“We are expecting BNR to raise interest to 8 percent against a backdrop of data linked to inflation and the evolution of the exchange rate,” reports the document made available to Business Standard. Economists of the Dutch bank further added that there are more reasons for BNR to raise the interest rate than to leave it at its present level. “BNR officials have every right to be concerned as long as the consumer price index exceeds the targeted level, and as the price of food and oil increases. In such a sensitive environment, BNR cannot afford to make a wrong move or put its hopes in a good agricultural yield,” added the ING document. Nevertheless, a harsher monetary policy is insufficient alone to bring inflation back in line with BNR’s target, and corresponding fiscal policies are also needed. However, it is unclear what will be the final decision of BNR’s Board of Directors today. What is certain though is that a rise in the interest rate will have a limited impact on demand (the most powerful monetary policy channel now being the rate of exchange), while a powerful appreciation of the leu would endanger the current account deficit, already at a worrisome level.
Yet another consideration in today’s central bank decision will be the fact that 2008 is an election year, which could well mean that BNR will be left on its own to battle inflation. “The approval of the 2008 budget is a first sign in this direction,” indicated the study by ING Bank economists, who believe that BNR will revise its inflation goal upward, to 4.3 percent from 3.8 percent. “We do not exclude the possibility that BNR will resort to the exoneration clauses, as two of three targets are missed. This is all the more possible as this year’s budget is based on a 2.7 percent deficit of GDP, and we estimate this will be 3.2 percent due to electoral expenses,” continued the study in question.

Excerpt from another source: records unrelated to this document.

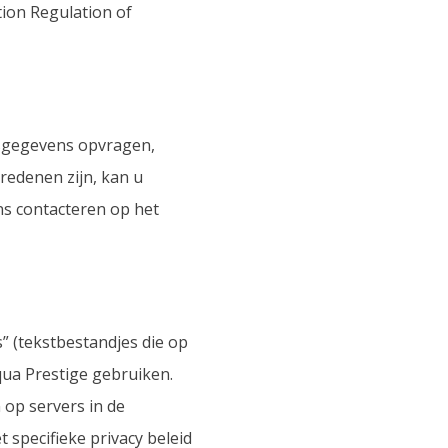
ion Regulation of
nsgegevens opvragen,
redenen zijn, kan u
s contacteren op het
” (tekstbestandjes die op
ua Prestige gebruiken.
op servers in de
 specifieke privacy beleid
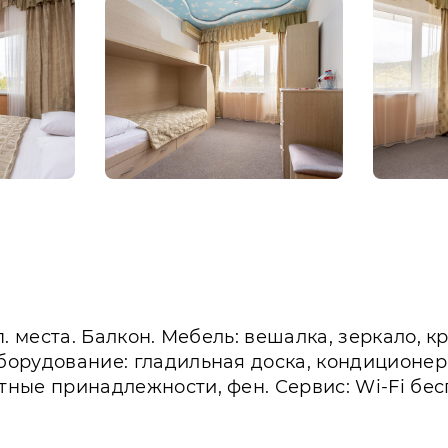
оп. места. Балкон. Мебель: вешалка, зеркало, 
Оборудование: гладильная доска, кондиционер,
етные принадлежности, фен. Сервис: Wi-Fi бес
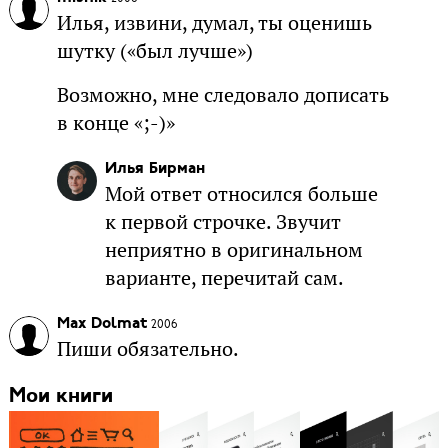
Илья, извини, думал, ты оценишь
шутку («был лучше»)
Возможно, мне следовало дописать
в конце «;-)»
Илья Бирман
Мой ответ относился больше
к первой строчке. Звучит
неприятно в оригинальном
варианте, перечитай сам.
Max Dolmat
2006
Пиши обязательно.
Мои книги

There are similarly reasons not to raise the monetary policy interest rate. “The interest rate channel influences prices through the exchange rate of the leu, rather than by a tempering of demand. A rise in the interest rate would appreciate the leu, which would affect competitiveness and lead to a rise in imports, thereby deepening the current account deficit. It is likewise very difficult to predict the consequences of a possible increase in the interest rate on the lending sector and the influence this might have on inflation,” according to the Dutch bank’s economists.